Bestandgeber bekanntgeworden ist, ohne dass es des Abschlusses eines

neuen Mietvertrages bedurfte (7 Ob 2048/96v = immolex 1997, 137

[Pfiel] = MietSlg 49.092 mwN ua).

Im vorliegenden Fall konnte daher ein wirksames Mietrechtsverhältnis zwischen den Streitteilen nur durch eine Dreiparteieneinigung, nämlich zwischen der Klägerin, der Vormieterin und den Beklagten begründet werden. Dies musste auch der Klägerin klar sein, wusste sie doch aufgrund der Gespräche mit der Vormieterin, dass mit der Hausverwaltung ein Termin zwecks Vertragsabschlusses zu vereinbaren sei. Es herrschte auch Übereinstimmung dahin, dass bei diesem Termin

die vereinbarte Ablöse zu zahlen sei und die Vormieterin dann auf

ihre Mietrechte verzichten werde. Ablösezahlung, Mietrechtsverzicht

und Abschluss des neuen Mietvertrages sollten also nach dem Willen aller drei Vertragsparteien uno actu erfolgen, wobei für alle Beteiligten auf der Hand lag, dass das jeweils eine Geschäft das jeweils andere Geschäft bedingte und für sich allein keine Wirksamkeit entfalten sollte. Als selbstverständlich dem Vertragsrücktritt und Abschluss des neuen Mietvertrages unterstellt war hiebei, dass die Klägerin die verlangte Ablöse zahlen werde, war doch nicht zuletzt auch für die Klägerin offenkundig, dass das primäre Interesse der Vormieterin der Erlangung der Ablösesumme galt. Die Klägerin selbst war es auch, die der für die Beklagten als Vermieter handelnden Sachbearbeiterin des Hausverwalters gegenüber auf ihre Verpflichtung zur Ablösezahlung hinwies und diese mit entsprechender Begründung zur Unterfertigung des Mietvertrages als Erste aufforderte. Die Ablösezahlung ist daher hier als allseits zugrunde gelegte Bedingung anzusehen. Durch die unmittelbar auf die Abgabe der Rücktrittserklärung und die Unterfertigung des Mietvertragsformulars durch die Sachbearbeiterin folgende Weigerung der Klägerin, die vereinbarte Ablösesumme zu zahlen, fiel diese Bedingung sowohl des Mietrechtsverzichtes als auch des neuen Mietvertrages weg, sodass keines dieser in untrennbarer Verbindung mit der Ablösezahlung stehenden Rechtsgeschäfte wirksam wurde.
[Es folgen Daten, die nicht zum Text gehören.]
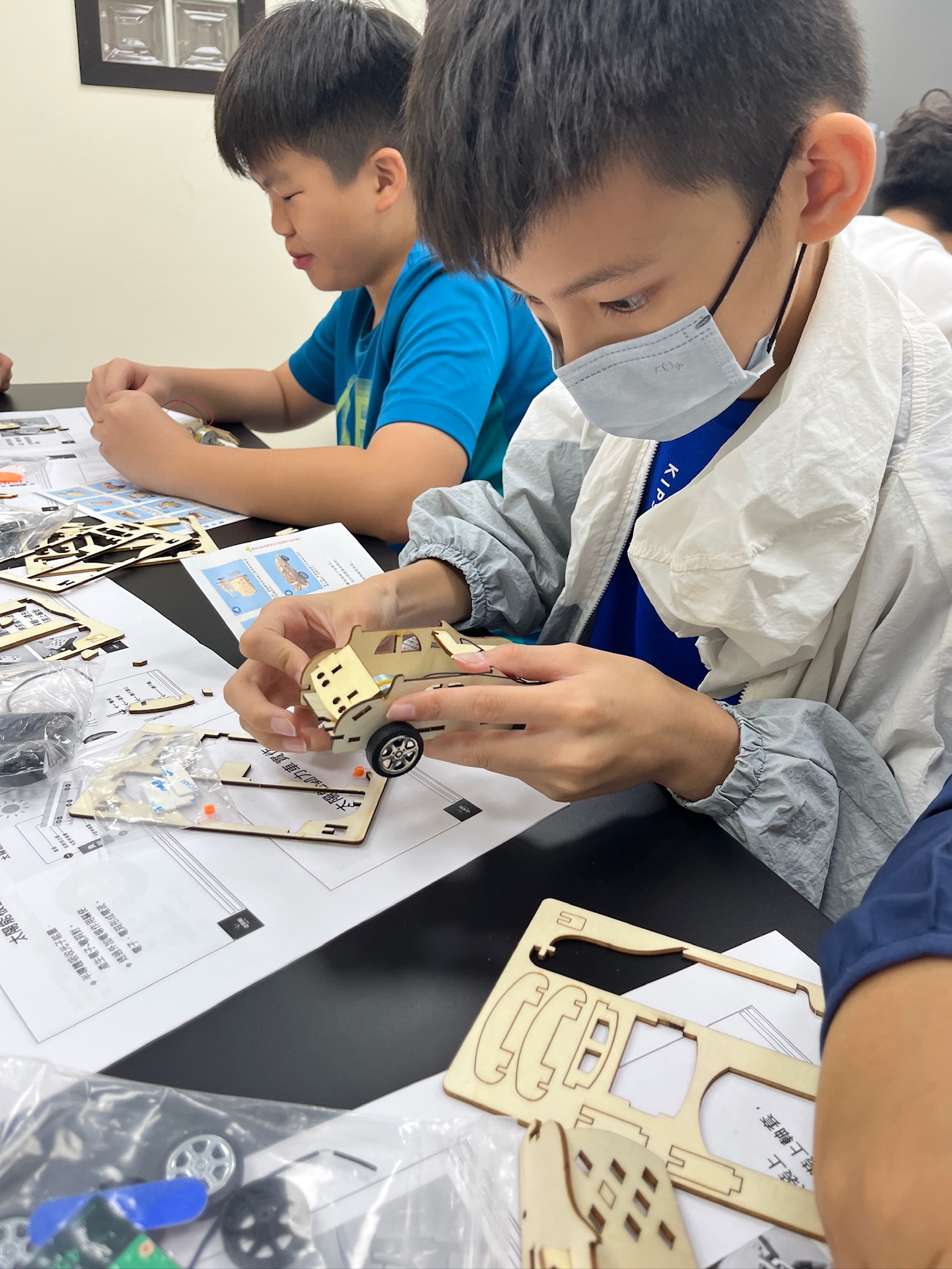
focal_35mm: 26
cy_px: 634
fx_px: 953
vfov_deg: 67.3
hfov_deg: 53.1
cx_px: 476
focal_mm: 5.1
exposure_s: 1/120
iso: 80
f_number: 1.6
Dass die Klägerin nicht ernstlich gewillt war, auch nur einen Teil der zugesicherten Ablösesumme tatsächlich zu entrichten, zeigt ihr nachfolgendes Verhalten, wonach sie zwar mehrmals zumindest Teilzahlung und letztendlich gerichtliche Hinterlegung des ihr offenbar angemessen erscheinenden Teilbetrages ankündigte, jedoch bislang weder Zahlung leistete noch irgendeinen Betrag hinterlegte. Keinesfalls aber war sie zur bedingungslosen Begleichung der vereinbarten Ablösesumme bereit, die das wirksame Zustandekommen der Rechtsgeschäfte aber nach dem allseitigen Parteiwillen vorausgesetzt hätte.
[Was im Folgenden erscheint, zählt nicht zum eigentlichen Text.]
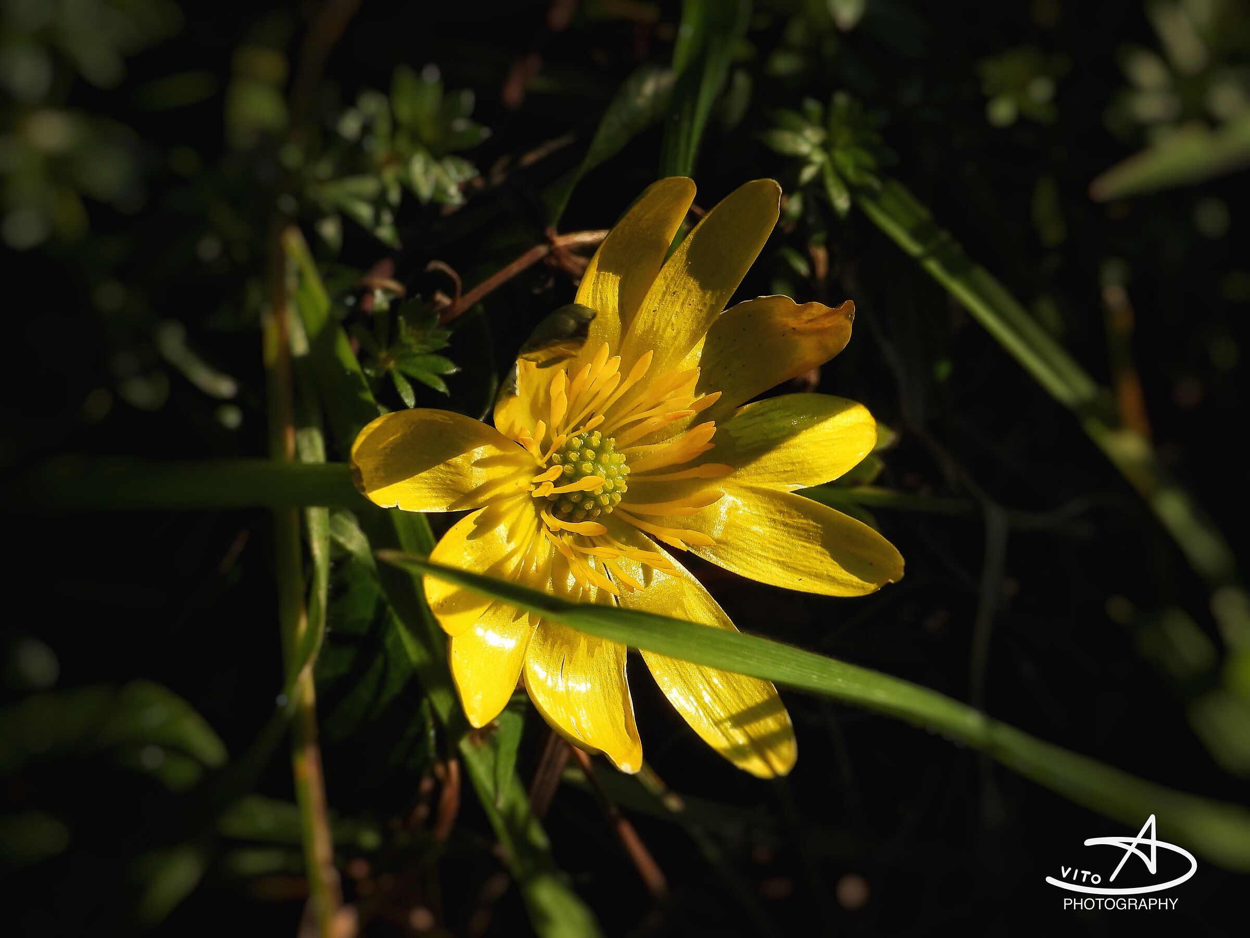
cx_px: 625
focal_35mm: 275
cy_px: 469
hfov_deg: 7.2
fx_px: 9930
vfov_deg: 5.4
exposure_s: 1/800
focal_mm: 49.5
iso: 100
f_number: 4.5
Hätte die Vormieterin mit dem Verhalten der Klägerin, das der Verzichtserklärung unmittelbar nachfolgte, gerechnet, hätte sie die Verzichtserklärung nicht abgegeben, und es ist auch auszuschließen, dass die Vertreterin der Beklagten bzw die für sie einschreitende Sachbearbeiterin des Hausverwalters den neuen Mietvertrag in diesem Fall unterfertigt hätte.
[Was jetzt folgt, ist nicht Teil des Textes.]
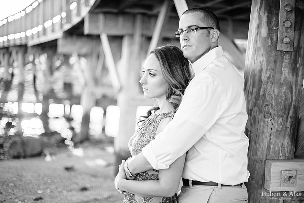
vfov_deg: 27.0
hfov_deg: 39.6
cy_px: 102
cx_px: 152
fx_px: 422
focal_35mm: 50
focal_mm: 50
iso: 500
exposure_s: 1/2500
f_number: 1.4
Das von einem wirksamen Mietvertragsabschluss ausgehende Klagebegehren erweist sich daher als verfehlt, weshalb es in Abänderung der Entscheidungen der Vorinstanzen abzuweisen war.

Die Entscheidung über die Verfahrenskosten gründet sich auf die §§ 41 und 50 ZPO. (Die Pauschalgebühr in zweiter Instanz beträgt 726 S und nicht, wie verzeichnet, 5.300 S.)